When we take a look at the forecast numbers published by market researchers worldwide, we see that these numbers varied widely. In the next graph, we compare these forecast numbers for all forecasts published in the 2008 to 2011 timeframe. Most of the higher forecasts are from 2011, reflecting an industry feeling or desiring for the success of 3D. Nevertheless, so far 3DTV sales are actually at the upper range of these forecasts. This should not be reason to lead to disappointment, but to a celebration of the success.
So, why is it that we see so many articles and hear so many opinions on the failure of 3D in the market? Is there an underlying regional issue with 3D in different regions of the world? If you believe market research data of 3DTV sales around the globe, this is certainly the case. The U.S. is actually a slow adopter of this new technology compared to other regions, like Europe and China, for example.
Comparing TV set sales is one thing, but is there actually also a lack of interest in 3D in the U.S.? To answer this question we took a look at search-term density for the term “3D” on a worldwide basis. Google allows you see how many searches originate from each country for a specific search term. Searching for the term “3D” as the most generic term in this field, we divided the number of searches per month by the number of inhabitants for each country to arrive at the search term density to get a feel for the worldwide interest in 3D. The result is shown in the next graph.

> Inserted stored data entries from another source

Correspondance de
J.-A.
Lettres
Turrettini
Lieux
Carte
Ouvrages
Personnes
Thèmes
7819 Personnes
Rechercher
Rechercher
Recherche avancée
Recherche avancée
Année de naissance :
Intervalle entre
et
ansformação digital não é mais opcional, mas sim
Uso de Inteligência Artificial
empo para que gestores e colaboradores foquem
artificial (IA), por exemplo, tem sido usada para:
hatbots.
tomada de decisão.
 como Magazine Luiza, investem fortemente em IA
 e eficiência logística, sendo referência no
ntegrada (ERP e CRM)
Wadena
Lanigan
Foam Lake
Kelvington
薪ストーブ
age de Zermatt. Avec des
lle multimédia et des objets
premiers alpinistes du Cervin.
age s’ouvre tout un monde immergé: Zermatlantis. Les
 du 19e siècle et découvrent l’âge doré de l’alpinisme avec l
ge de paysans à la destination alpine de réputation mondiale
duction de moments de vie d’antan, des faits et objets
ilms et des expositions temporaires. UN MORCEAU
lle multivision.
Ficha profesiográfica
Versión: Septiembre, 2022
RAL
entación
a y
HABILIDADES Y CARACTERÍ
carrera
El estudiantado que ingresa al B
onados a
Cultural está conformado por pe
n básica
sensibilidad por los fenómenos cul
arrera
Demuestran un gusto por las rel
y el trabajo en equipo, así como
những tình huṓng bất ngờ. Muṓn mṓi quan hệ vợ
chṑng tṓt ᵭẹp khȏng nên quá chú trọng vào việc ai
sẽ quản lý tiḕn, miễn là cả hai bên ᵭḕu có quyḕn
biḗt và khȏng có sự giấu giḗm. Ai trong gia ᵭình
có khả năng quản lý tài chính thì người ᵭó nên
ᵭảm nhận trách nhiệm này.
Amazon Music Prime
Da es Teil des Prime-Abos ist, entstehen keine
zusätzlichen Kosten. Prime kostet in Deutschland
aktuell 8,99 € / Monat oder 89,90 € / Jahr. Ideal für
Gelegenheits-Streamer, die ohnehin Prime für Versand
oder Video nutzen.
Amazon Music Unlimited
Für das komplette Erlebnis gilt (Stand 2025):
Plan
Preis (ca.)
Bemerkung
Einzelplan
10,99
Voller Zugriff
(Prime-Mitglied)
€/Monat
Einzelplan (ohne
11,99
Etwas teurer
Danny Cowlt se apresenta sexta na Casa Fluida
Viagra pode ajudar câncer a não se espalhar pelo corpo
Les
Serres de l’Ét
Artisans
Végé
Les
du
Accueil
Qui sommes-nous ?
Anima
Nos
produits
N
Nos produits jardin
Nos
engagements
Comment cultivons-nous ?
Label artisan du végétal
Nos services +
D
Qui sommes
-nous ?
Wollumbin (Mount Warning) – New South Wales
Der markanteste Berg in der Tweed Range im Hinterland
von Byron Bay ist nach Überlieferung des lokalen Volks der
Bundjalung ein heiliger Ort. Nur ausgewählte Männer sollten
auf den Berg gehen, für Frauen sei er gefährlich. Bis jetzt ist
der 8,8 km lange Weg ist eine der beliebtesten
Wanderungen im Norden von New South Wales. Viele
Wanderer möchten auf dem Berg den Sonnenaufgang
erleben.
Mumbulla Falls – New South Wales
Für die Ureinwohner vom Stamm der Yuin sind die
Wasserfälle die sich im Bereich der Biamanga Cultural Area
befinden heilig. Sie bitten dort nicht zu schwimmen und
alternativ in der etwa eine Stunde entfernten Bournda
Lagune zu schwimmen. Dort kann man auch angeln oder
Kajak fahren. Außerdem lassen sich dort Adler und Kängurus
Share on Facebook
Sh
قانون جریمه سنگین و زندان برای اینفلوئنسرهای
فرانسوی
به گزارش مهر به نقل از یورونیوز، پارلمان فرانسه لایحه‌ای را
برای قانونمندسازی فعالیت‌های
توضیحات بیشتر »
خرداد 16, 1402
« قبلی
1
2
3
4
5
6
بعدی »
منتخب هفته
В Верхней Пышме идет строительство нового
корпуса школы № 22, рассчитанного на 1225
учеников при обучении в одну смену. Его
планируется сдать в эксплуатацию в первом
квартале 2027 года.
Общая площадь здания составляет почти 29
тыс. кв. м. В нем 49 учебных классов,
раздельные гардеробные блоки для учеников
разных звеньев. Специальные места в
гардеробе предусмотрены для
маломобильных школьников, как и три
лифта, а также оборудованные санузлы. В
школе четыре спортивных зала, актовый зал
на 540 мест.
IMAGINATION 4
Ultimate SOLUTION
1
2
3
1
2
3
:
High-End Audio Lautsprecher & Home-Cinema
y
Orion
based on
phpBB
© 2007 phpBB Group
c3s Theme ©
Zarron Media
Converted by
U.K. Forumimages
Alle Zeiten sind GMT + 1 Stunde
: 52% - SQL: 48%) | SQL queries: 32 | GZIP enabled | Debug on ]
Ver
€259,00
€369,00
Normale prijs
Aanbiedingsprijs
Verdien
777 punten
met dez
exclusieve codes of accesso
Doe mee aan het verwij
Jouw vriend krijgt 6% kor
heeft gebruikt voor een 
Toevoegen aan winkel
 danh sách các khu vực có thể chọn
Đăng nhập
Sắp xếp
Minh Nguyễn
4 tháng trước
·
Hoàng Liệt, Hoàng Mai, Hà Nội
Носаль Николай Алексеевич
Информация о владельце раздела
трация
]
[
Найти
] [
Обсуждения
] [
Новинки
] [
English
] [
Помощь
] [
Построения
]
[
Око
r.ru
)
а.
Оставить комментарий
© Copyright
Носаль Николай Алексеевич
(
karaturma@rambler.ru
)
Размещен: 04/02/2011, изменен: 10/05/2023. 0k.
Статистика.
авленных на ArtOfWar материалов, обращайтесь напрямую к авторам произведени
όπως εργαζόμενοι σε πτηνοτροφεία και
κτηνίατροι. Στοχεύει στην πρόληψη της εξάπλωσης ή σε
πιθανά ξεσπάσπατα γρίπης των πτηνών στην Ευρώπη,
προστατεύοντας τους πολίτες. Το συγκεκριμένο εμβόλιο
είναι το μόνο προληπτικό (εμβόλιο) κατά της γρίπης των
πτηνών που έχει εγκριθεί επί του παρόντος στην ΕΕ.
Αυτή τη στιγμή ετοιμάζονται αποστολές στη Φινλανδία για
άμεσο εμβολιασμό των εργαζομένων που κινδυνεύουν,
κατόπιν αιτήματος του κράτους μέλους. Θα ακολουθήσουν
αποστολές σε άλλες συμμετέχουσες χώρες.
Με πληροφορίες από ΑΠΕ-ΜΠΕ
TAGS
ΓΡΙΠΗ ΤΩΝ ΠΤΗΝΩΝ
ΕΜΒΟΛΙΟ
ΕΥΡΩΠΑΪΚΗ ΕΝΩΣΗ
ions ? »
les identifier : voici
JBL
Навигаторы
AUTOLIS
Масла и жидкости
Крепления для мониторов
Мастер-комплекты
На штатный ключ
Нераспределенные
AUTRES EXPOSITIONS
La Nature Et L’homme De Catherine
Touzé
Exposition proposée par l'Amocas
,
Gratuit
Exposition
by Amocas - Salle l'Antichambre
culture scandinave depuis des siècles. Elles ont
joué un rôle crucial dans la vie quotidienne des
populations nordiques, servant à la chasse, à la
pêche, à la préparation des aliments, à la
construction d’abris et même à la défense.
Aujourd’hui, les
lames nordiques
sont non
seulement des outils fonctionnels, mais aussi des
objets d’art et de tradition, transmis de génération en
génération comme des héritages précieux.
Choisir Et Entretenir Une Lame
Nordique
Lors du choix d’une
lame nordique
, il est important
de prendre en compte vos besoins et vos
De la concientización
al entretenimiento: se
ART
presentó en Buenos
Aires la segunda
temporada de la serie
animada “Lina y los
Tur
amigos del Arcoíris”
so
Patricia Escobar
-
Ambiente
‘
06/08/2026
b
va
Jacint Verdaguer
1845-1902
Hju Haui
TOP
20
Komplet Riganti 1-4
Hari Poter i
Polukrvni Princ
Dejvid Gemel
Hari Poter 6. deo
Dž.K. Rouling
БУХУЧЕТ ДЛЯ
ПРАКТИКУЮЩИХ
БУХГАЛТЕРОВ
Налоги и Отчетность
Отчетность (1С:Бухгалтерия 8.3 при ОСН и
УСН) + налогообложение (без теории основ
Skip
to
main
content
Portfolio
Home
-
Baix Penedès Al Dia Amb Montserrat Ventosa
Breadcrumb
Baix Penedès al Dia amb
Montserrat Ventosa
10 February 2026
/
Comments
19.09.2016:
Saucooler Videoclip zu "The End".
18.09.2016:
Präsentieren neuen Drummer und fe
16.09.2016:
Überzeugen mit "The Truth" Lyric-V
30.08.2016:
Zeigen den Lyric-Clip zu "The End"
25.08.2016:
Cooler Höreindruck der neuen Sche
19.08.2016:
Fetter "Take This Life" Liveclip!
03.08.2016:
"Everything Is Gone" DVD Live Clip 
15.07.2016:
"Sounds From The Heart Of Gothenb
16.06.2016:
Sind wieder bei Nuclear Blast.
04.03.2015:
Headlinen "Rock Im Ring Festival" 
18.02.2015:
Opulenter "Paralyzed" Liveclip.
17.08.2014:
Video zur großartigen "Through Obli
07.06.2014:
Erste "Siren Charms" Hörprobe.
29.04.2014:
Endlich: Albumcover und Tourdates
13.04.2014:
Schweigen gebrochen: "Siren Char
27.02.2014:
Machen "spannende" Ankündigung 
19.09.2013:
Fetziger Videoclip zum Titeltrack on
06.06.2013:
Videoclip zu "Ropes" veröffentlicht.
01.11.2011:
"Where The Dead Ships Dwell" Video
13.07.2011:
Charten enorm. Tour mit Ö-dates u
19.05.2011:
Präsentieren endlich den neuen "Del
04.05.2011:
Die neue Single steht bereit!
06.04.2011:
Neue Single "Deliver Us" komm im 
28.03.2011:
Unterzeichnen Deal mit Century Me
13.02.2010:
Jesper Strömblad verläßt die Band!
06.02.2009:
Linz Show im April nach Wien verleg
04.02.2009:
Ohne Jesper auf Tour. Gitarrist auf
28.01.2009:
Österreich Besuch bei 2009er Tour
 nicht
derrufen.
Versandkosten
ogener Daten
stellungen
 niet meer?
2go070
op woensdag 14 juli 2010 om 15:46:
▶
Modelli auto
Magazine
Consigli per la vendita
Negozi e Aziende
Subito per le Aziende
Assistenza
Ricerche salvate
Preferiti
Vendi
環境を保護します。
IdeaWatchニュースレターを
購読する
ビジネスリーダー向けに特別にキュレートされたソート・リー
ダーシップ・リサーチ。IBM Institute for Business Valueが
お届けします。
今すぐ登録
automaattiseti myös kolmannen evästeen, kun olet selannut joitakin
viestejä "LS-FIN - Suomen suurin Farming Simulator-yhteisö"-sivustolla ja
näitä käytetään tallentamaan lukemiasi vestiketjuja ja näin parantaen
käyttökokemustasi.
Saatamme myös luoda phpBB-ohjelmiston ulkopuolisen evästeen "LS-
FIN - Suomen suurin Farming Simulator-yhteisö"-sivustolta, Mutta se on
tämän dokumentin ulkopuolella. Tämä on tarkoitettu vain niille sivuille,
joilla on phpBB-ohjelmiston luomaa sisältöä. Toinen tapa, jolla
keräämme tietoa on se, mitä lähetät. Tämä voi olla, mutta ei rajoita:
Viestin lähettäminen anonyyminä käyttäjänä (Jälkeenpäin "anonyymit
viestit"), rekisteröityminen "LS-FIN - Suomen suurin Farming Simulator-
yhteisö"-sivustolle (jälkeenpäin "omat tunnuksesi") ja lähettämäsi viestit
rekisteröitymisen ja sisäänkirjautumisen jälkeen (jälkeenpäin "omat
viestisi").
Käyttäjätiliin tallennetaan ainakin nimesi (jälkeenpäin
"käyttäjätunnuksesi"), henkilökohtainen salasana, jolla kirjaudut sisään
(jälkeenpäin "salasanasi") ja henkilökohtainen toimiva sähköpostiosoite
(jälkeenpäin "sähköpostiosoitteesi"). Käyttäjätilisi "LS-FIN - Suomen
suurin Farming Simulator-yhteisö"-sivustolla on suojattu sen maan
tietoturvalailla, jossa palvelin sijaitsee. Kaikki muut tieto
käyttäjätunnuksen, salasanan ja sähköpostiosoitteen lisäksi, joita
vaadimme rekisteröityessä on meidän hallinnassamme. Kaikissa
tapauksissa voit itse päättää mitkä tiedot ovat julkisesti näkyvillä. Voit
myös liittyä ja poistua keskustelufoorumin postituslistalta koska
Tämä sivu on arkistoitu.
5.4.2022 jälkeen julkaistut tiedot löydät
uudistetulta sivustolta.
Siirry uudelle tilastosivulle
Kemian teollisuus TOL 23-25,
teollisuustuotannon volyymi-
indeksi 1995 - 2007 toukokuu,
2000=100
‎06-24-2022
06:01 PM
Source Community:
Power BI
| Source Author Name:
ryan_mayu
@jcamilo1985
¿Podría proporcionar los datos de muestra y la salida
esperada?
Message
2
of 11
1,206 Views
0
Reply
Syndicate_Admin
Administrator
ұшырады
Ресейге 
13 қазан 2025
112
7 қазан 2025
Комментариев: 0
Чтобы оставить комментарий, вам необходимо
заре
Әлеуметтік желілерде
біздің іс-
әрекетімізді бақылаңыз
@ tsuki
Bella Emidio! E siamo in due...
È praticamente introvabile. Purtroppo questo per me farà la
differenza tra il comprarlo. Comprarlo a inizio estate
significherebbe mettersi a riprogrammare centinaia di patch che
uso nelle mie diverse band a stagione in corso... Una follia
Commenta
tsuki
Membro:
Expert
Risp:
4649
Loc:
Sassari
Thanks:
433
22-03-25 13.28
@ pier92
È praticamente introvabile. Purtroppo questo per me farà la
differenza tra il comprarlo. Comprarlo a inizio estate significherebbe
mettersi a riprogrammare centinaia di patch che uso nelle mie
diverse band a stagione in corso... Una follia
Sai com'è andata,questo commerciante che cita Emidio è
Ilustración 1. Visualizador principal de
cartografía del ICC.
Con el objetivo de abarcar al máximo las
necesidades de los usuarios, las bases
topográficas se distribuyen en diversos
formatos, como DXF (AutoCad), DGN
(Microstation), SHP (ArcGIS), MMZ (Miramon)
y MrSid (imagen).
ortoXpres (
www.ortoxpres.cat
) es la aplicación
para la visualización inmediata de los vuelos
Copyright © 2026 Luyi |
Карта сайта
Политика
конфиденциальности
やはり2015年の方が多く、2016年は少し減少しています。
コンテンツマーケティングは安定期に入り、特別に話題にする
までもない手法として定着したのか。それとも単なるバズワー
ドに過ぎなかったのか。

As can be seen, the U.S. is indeed a more lukewarm type of country when it comes to 3D compared to Europe and some parts of the Near East. The U.S. matches countries like Australia and Argentina when it comes to 3D. The top country: Turkey! Central Europe and Canada are all ahead of the U.S. in this regard as well.
Believing that everything is well in 3D land would be a big mistake and could jeopardize the overall efforts of the 3D introduction. We need to constantly improve on the delivery and availability of good 3D content to convert more people into 3D believers. This is the only way to ensure long-time success.
So far, we have lived by the market push of CE companies, which welcomed 3D technology as a way to increase TV sales. Excellent 3D content in ample quantities is one of the key conditions for 3D to become the market leader in TV sales. We need to move to a market pull situation, were consumers demand more and better 3D content, as well as improved and most likely glasses-free 3DTV technology.
The global interest in 3D ensures that we will reach this point in the not-so-distant future. As I said above — the 3D boom is just starting!